Retype every line of text in the records below with no changes, keeping each line as shown, and leave the pictures out of your answer.

Dataset entries

+++

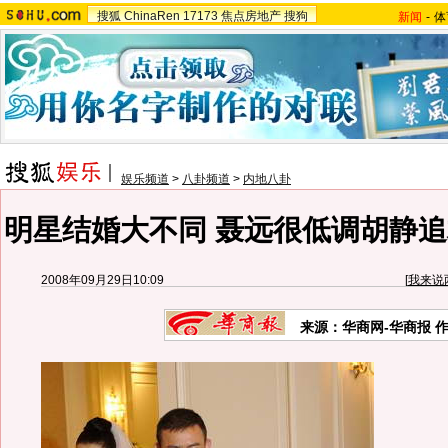
搜狐
ChinaRen
17173
焦点房地产
搜狗
新闻
-
体
娱乐频道
>
八卦频道
>
内地八卦
明星结婚大不同 聂远很低调胡静追
2008年09月29日10:09
[
我来说
来源：华商网-华商报 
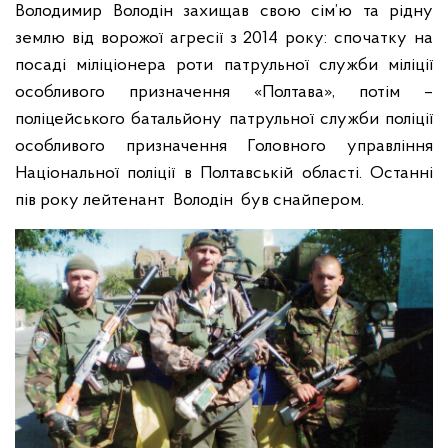
Володимир Володін захищав свою сім’ю та рідну
землю від ворожої агресії з 2014 року: спочатку на
посаді міліціонера роти патрульної служби міліції
особливого призначення «Полтава», потім –
поліцейського батальйону патрульної служби поліції
особливого призначення Головного управління
Національної поліції в Полтавській області. Останні
пів року лейтенант Володін був снайпером.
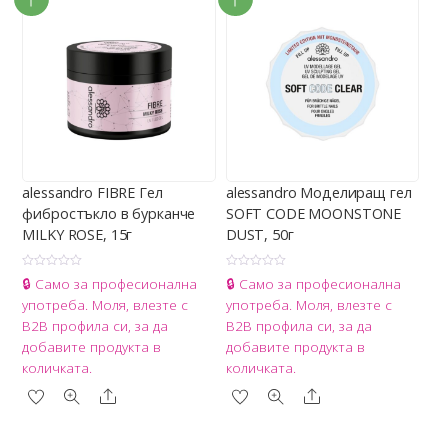
alessandro FIBRE Гел
alessandro Моделиращ гел
фибростъкло в бурканче
SOFT CODE MOONSTONE
MILKY ROSE, 15г
DUST, 50г
О
О
🔒 Само за професионална
🔒 Само за професионална
ц
ц
е
е
употреба. Моля, влезте с
употреба. Моля, влезте с
н
н
е
е
B2B профила си, за да
B2B профила си, за да
н
н
о
о
добавите продукта в
добавите продукта в
с
с
0
0
количката.
количката.
о
о
т
т
Share
Share
5
5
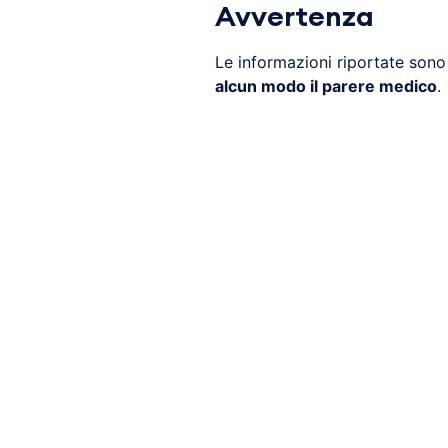
Avvertenza
Le informazioni riportate son
alcun modo il parere medico
.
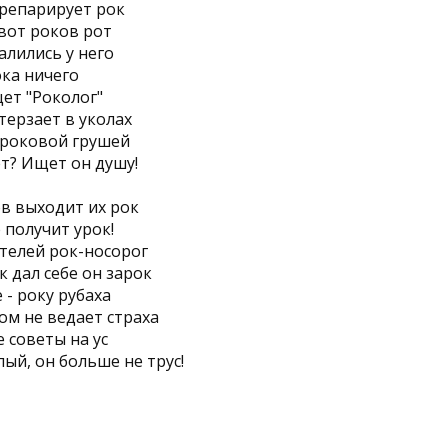
репарирует рок
 вот роков рот
алились у него
ка ничего
ет "Роколог"
терзает в уколах
 роковой грушей
т? Ищет он душу!
ов выходит их рок
получит урок!
телей рок-носорог
к дал себе он зарок
 - року рубаха
ом не ведает страха
 советы на ус
ый, он больше не трус!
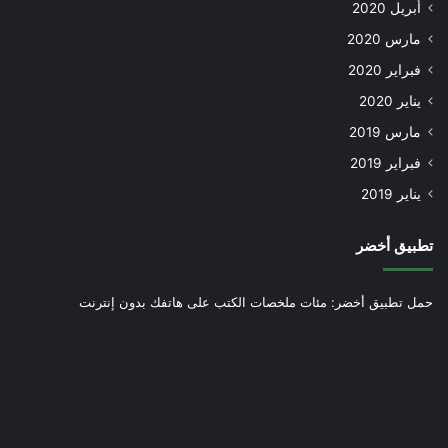
أبريل 2020
مارس 2020
فبراير 2020
يناير 2020
مارس 2019
فبراير 2019
يناير 2019
تطبيق أخضر
حمل تطبيق أخضر: مئات ملخصات الكتب على هاتفك بدون إنترنت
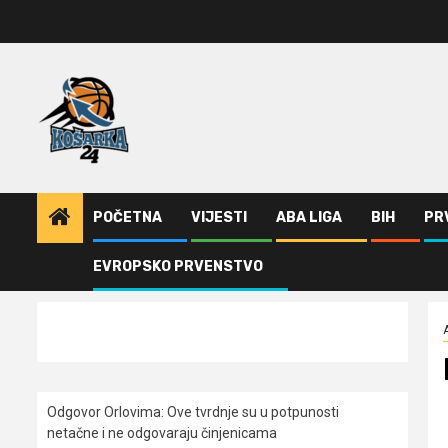
Skip
to
content
POČETNA
VIJESTI
ABA LIGA
BIH
PR
EVROPSKO PRVENSTVO
Home
ABA Liga
Borac se pobrinuo za prvo iznenađenje
Odgovor Orlovima: ​Ove tvrdnje su u potpunosti
netačne i ne odgovaraju činjenicama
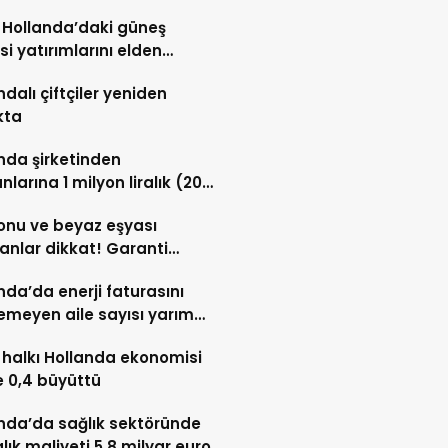
, Hollanda’daki güneş
isi yatırımlarını elden
ıyor
ndalı çiftçiler yeniden
kta
nda şirketinden
nlarına 1 milyon liralık (20
vro) hisse desteği
onu ve beyaz eşyası
anlar dikkat! Garanti
sı tamir hakkı başladı
nda’da enerji faturasını
meyen aile sayısı yarım
nu aştı
halkı Hollanda ekonomisi
 0,4 büyüttü
nda’da sağlık sektöründe
lık maliyeti 5,8 milyar euro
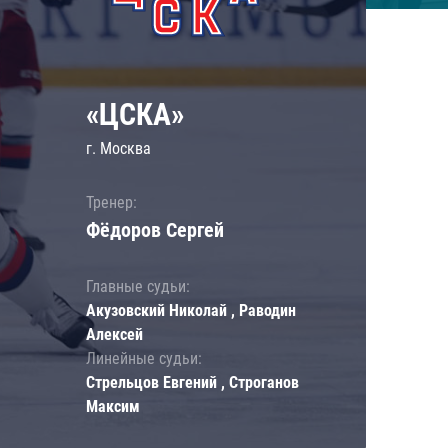
«ЦСКА»
г. Москва
Тренер:
Фёдоров Сергей
Главные судьи:
Акузовский Николай , Раводин
Алексей
Линейные судьи:
Стрельцов Евгений , Строганов
Максим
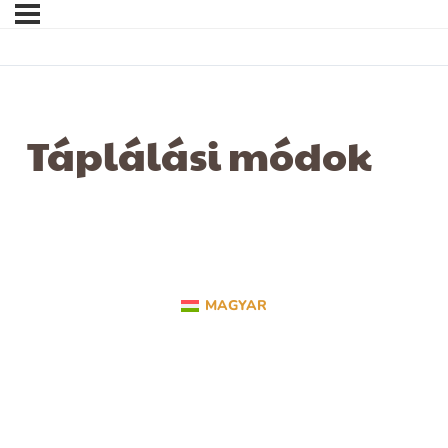
Táplálási módok
MAGYAR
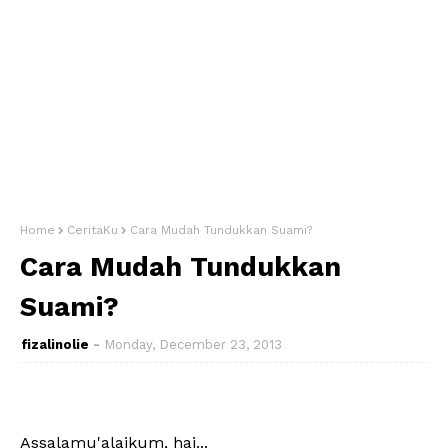
Home
CeritaKu
Cara Mudah Tundukkan Suami?
Cara Mudah Tundukkan
Suami?
fizalinolie
Monday, December 23, 2013
Assalamu'alaikum, hai...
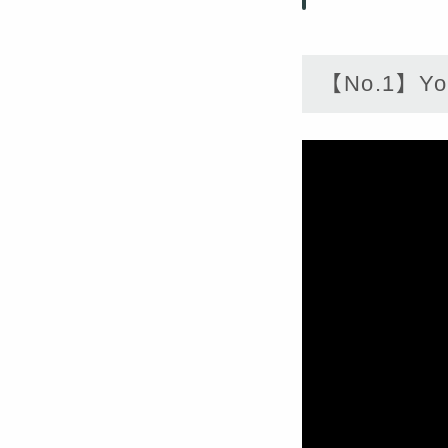
【No.1】You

+++

### Problem solution
搜狐
ChinaRen
17173
焦点房地产
搜狗
新闻
-
体
娱乐频道
>
八卦频道
>
内地八卦
明星结婚大不同 聂远很低调胡静追
2008年09月29日10:09
[
我来说
来源：华商网-华商报 
Володимир Володін захищав свою сім’ю та рідну
землю від ворожої агресії з 2014 року: спочатку на
посаді міліціонера роти патрульної служби міліції
особливого призначення «Полтава», потім –
поліцейського батальйону патрульної служби поліції
особливого призначення Головного управління
Національної поліції в Полтавській області. Останні
пів року лейтенант Володін був снайпером.
alessandro FIBRE Гел
alessandro Моделиращ гел
фибростъкло в бурканче
SOFT CODE MOONSTONE
MILKY ROSE, 15г
DUST, 50г
О
О
🔒 Само за професионална
🔒 Само за професионална
ц
ц
е
е
употреба. Моля, влезте с
употреба. Моля, влезте с
н
н
е
е
B2B профила си, за да
B2B профила си, за да
н
н
о
о
добавите продукта в
добавите продукта в
с
с
0
0
количката.
количката.
о
о
т
т
Share
Share
5
5
Avvertenza
Le informazioni riportate son
alcun modo il parere medico
.
репарирует рок
 вот роков рот
алились у него
ка ничего
ет "Роколог"
терзает в уколах
 роковой грушей
т? Ищет он душу!
ов выходит их рок
получит урок!
телей рок-носорог
к дал себе он зарок
 - року рубаха
ом не ведает страха
 советы на ус
ый, он больше не трус!
أبريل 2020
مارس 2020
فبراير 2020
يناير 2020
مارس 2019
فبراير 2019
يناير 2019
تطبيق أخضر
حمل تطبيق أخضر: مئات ملخصات الكتب على هاتفك بدون إنترنت
Skip
to
content
POČETNA
VIJESTI
ABA LIGA
BIH
PR
EVROPSKO PRVENSTVO
Home
ABA Liga
Borac se pobrinuo za prvo iznenađenje
Odgovor Orlovima: ​Ove tvrdnje su u potpunosti
netačne i ne odgovaraju činjenicama
, Hollanda’daki güneş
isi yatırımlarını elden
ıyor
ndalı çiftçiler yeniden
kta
nda şirketinden
nlarına 1 milyon liralık (20
vro) hisse desteği
onu ve beyaz eşyası
anlar dikkat! Garanti
sı tamir hakkı başladı
nda’da enerji faturasını
meyen aile sayısı yarım
nu aştı
halkı Hollanda ekonomisi
 0,4 büyüttü
nda’da sağlık sektöründe
lık maliyeti 5,8 milyar euro
«ЦСКА»
г. Москва
Тренер:
Фёдоров Сергей
Главные судьи:
Акузовский Николай , Раводин
Алексей
Линейные судьи:
Стрельцов Евгений , Строганов
Максим
Táplálási módok
MAGYAR
Home
CeritaKu
Cara Mudah Tundukkan Suami?
Cara Mudah Tundukkan
Suami?
fizalinolie
Monday, December 23, 2013
Assalamu'alaikum, hai...
【No.1】You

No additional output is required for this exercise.